La chiesa cattolica ha preso provvedimenti per gestire questo scandalo pedofilo, dopo che un arcivescovo in Vaticano ha causato uno scandalo che ha quasi fatto cadere il papa dopo la sistematica repressione di un’indagine su uno dei cardinali più potenti della chiesa negli Stati Uniti, L’ottantanovenne William McCarrick, che è stato riconosciuto colpevole di abuso della sua posizione di potere abusando sia di seminaristi che di bambini. Di conseguenza, McCarrick e` stato ridotto allo stato laicaleda Papa Francesco.

Lo scorso agosto, un rapporto del gran giurì della Pennsylvania Supreme Court ha concluso che oltre 300 membri del clero cattolico hanno molestato oltre 1.000 bambini attraverso una cover up “sistematica” da parte di leader ecclesiastici da oltre settant’anni – nel secondo grande scandalo pedofilo cattolico quel mese in seguito a un raid condotto in Cile alla Conferenza episcopale cattolica.

“La cover up era sofisticata e per tutto il tempo, in modo scioccante, i dirigenti della chiesa hanno tenuto traccia degli abusi e dell’insabbiamento, documenti che, dagli archivi segreti propri della diocesi, costituivano la spina dorsale di questa indagine”, ha detto il procuratore generale della Pennsylvania Josh. Shapiro.

Nel frattempo, in Cile, le autorità hanno fatto irruzione nel quartier generale della Conferenza episcopale della Chiesa cattolica come parte di un’ampia indagine sugli abusi sessuali clericali nel paese sudamericano, a seguito di un’indagine su 158 membri della chiesa cattolica del paese – sia sacerdoti che laici, che perpetravano o nascondevano l’abuso sessuale di bambini e adulti.

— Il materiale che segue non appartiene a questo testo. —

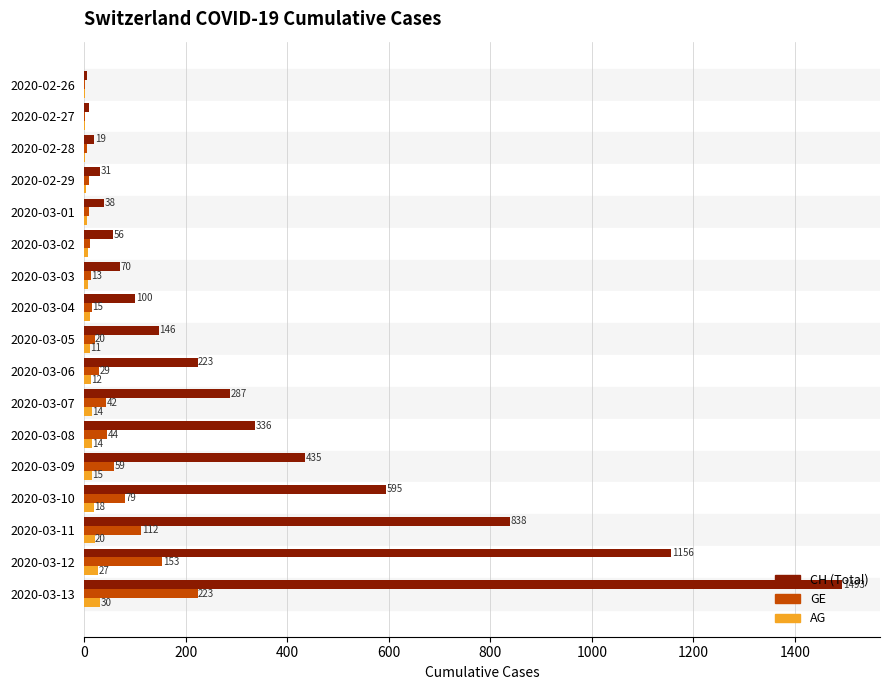

What is the highest value of the AG series?

30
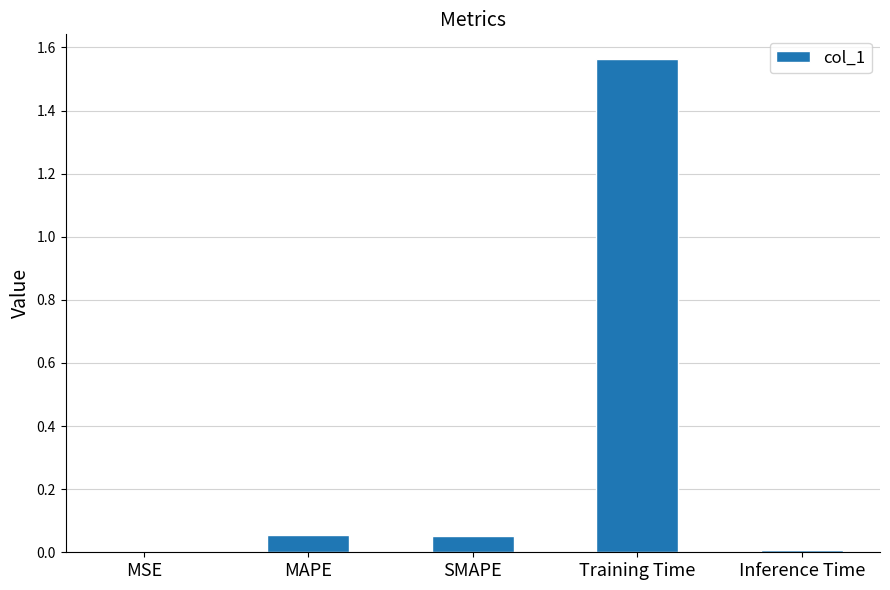

Which has a higher value, MAPE or MSE?

MAPE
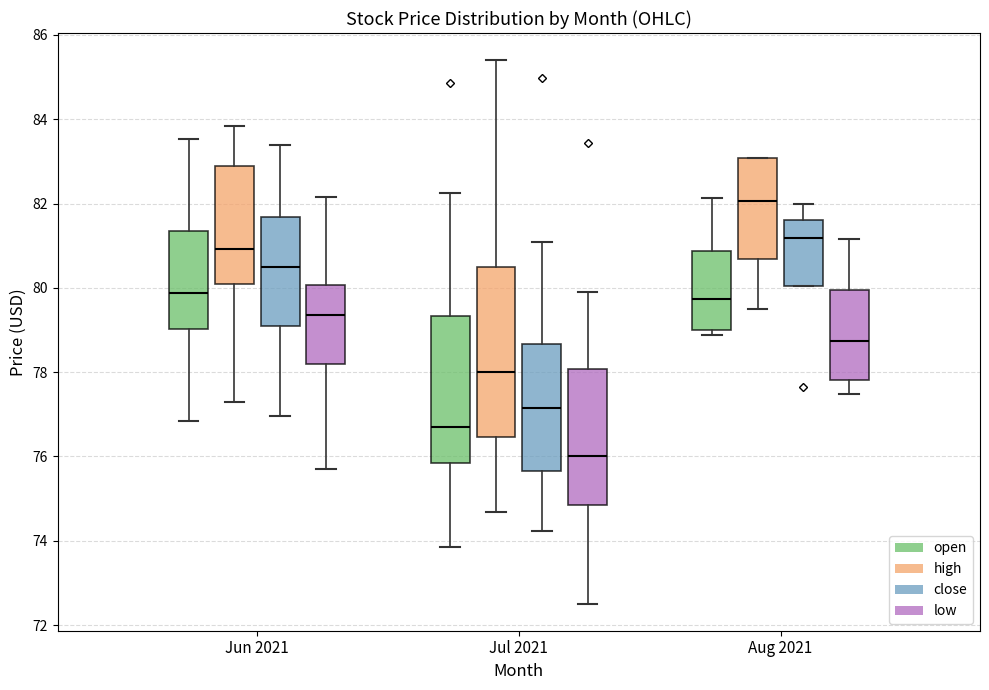

Reading left to right, transcribe this box plot: for each box, give where its median line is, the range the box spans, and where its two whiskers end, as read against the y-axis. The values are not printed on the chart, so give them approximately, as read against the axis.

Jun 2021 (open): median 79.8, box 79.0 to 81.4, whiskers 76.8 to 83.6
Jun 2021 (high): median 81.0, box 80.0 to 82.8, whiskers 77.2 to 83.8
Jun 2021 (close): median 80.4, box 79.0 to 81.6, whiskers 77.0 to 83.4
Jun 2021 (low): median 79.4, box 78.2 to 80.0, whiskers 75.8 to 82.2
Jul 2021 (open): median 76.8, box 75.8 to 79.4, whiskers 73.8 to 82.2
Jul 2021 (high): median 78.0, box 76.4 to 80.6, whiskers 74.6 to 85.4
Jul 2021 (close): median 77.2, box 75.6 to 78.6, whiskers 74.2 to 81.0
Jul 2021 (low): median 76.0, box 74.8 to 78.0, whiskers 72.6 to 80.0
Aug 2021 (open): median 79.8, box 79.0 to 80.8, whiskers 78.8 to 82.2
Aug 2021 (high): median 82.0, box 80.6 to 83.0, whiskers 79.4 to 83.0
Aug 2021 (close): median 81.2, box 80.0 to 81.6, whiskers 80.0 to 82.0
Aug 2021 (low): median 78.8, box 77.8 to 80.0, whiskers 77.4 to 81.2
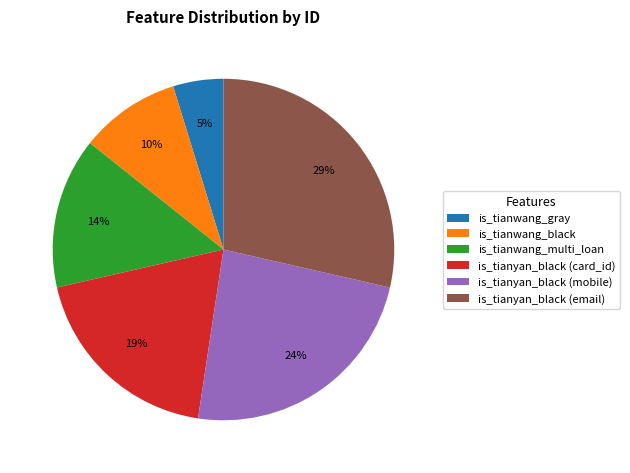

What percentage is the is_tianyan_black (mobile) slice, to the nearest percent?

24%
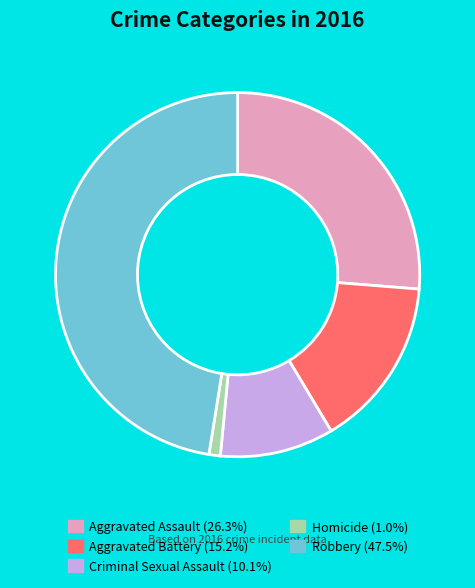

Is there a majority slice in this chart?

No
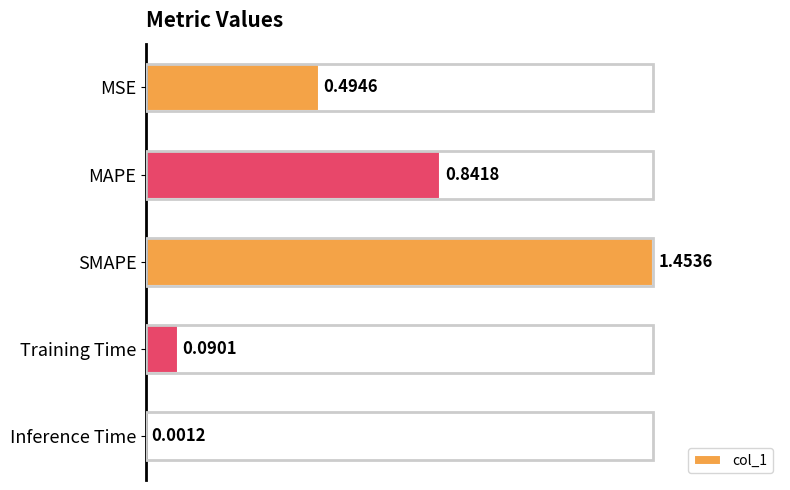

Which label corresponds to the largest value in the chart?

SMAPE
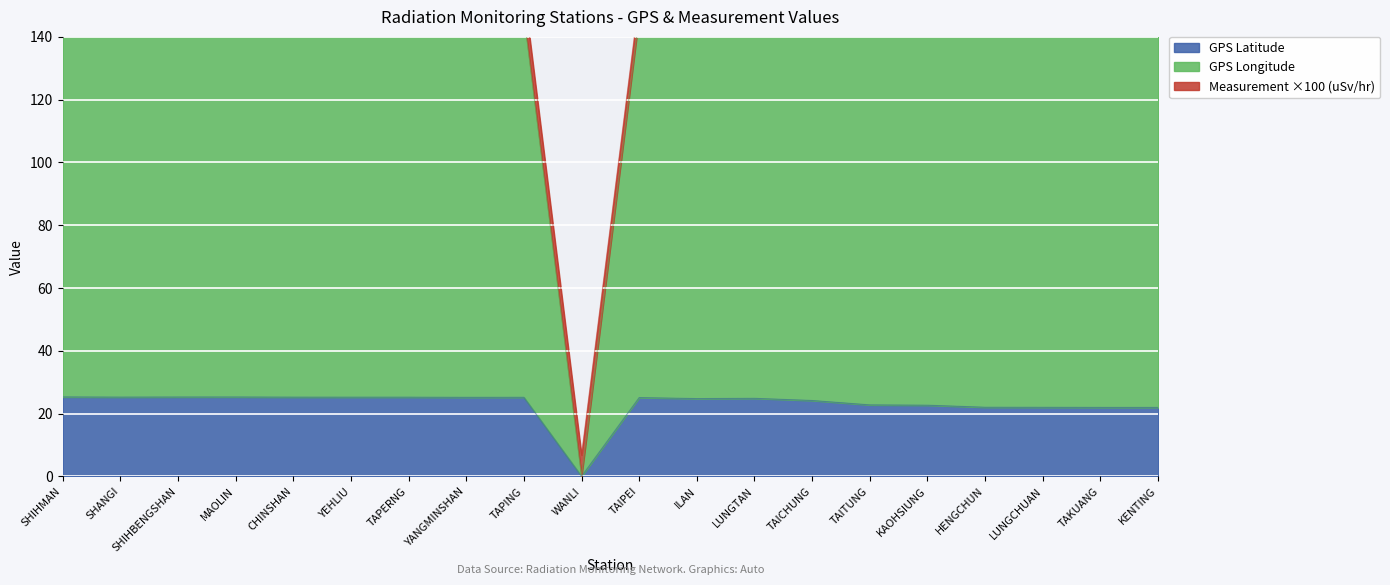

Is the value of GPS Latitude at TAICHUNG greater than the value of GPS Longitude at ILAN?

No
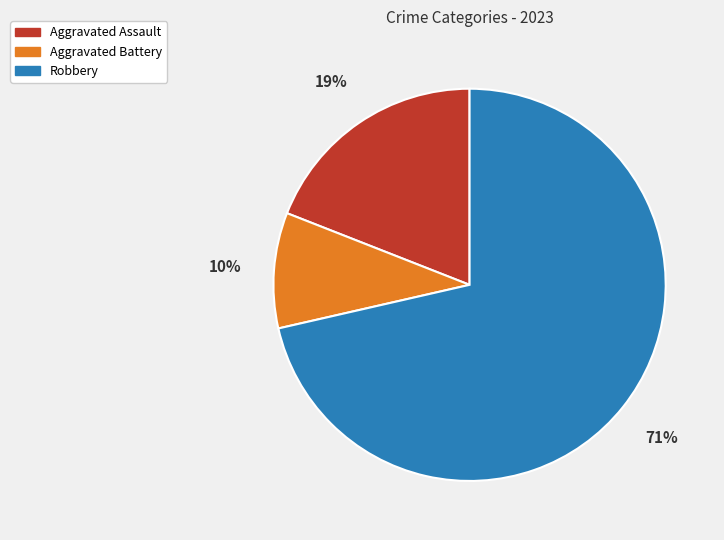

Count the number of slices in the pie.

3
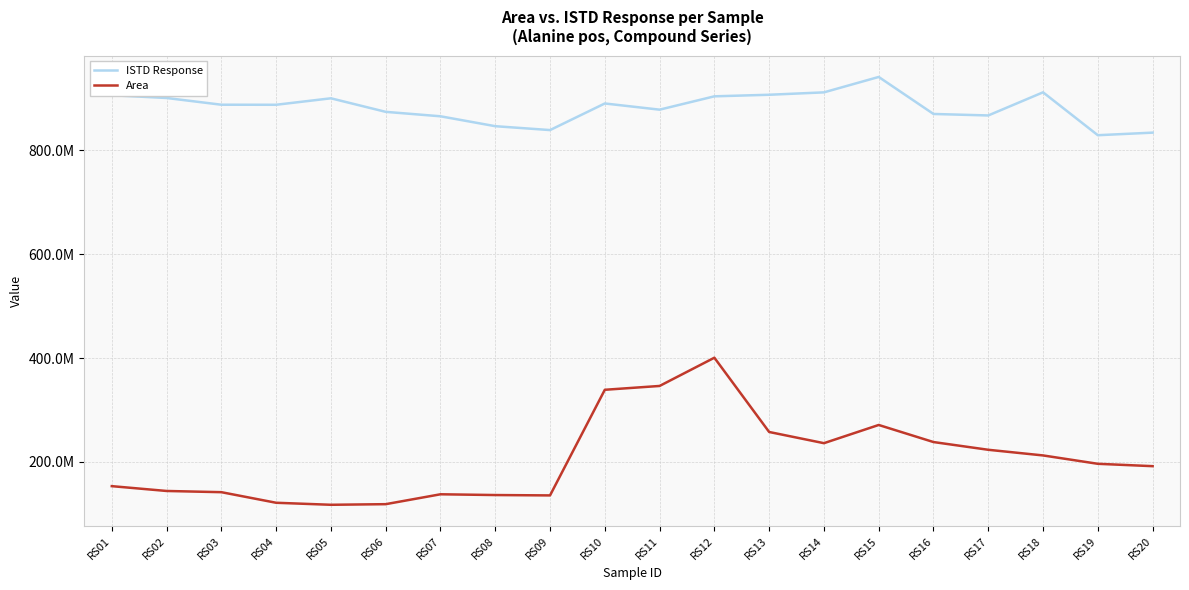

Does the chart have visible grid lines?

Yes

A maggio, Papa Francesco convoco` l’intera conferenza episcopale a Roma dopo aver affermato di aver commesso “gravi errori di giudizio” nel caso di Baros, che è accusato dalle vittime del pedofilo Rev. Fernando Karadima di essere testimone dei loro abusi ma di ignorarli.

Ma lo scandalo è cresciuto oltre il caso Barros dopo che Francesco ha ricevuto il rapporto scritto da due esperti di crimini sessuali vaticani inviati in Cile per avere un’idea della portata del problema.

Il loro rapporto non è stato reso pubblico, ma Francesco ha citato i suoi risultati principali nelle note del documento che ha consegnato ai vescovi all’inizio del loro vertice questa settimana.

E quei risultati non sono per nulla rassicuranti. –Daily Mail

Mentre alcuni dei sacerdoti pedofili sono stati espulsi dalle loro congregazioni in seguito alla scoperta della “condotta immorale”, molti hanno avuto i loro casi “ridotti al minimo rispetto alla gravita` del crimine, attribuendoli ad una mera debolezza o ad una moralita` traballante”, ha scritto Francesco.